··· Data records

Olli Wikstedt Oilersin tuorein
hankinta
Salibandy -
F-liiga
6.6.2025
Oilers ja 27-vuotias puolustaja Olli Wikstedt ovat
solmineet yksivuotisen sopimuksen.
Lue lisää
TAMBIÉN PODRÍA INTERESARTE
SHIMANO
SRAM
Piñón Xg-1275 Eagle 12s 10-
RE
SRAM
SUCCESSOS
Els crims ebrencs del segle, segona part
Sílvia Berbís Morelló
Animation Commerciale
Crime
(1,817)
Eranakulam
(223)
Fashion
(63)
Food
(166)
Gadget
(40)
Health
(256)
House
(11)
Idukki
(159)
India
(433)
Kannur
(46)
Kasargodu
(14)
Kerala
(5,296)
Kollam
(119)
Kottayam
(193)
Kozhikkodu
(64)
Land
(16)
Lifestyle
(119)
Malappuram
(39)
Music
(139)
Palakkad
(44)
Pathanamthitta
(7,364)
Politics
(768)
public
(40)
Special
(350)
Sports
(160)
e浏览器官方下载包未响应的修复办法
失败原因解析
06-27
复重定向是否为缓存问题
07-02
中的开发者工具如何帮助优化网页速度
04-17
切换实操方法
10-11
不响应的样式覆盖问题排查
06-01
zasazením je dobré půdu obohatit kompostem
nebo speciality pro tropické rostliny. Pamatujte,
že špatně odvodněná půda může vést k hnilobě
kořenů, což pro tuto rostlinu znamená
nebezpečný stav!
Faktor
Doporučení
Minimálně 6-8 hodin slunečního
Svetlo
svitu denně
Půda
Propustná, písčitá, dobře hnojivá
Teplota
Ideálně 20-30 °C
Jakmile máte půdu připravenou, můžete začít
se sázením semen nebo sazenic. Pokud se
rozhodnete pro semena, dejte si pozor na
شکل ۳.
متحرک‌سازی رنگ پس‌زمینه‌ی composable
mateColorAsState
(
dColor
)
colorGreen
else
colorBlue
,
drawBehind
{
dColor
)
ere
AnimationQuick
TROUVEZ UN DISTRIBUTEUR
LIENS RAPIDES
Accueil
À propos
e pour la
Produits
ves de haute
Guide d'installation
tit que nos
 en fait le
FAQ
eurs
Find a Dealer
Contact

······

*Task objective:*
Select and copy every line in the items above that contains the string "půdu". Case counts when matching.

*Written answer:*
zasazením je dobré půdu obohatit kompostem
Jakmile máte půdu připravenou, můžete začít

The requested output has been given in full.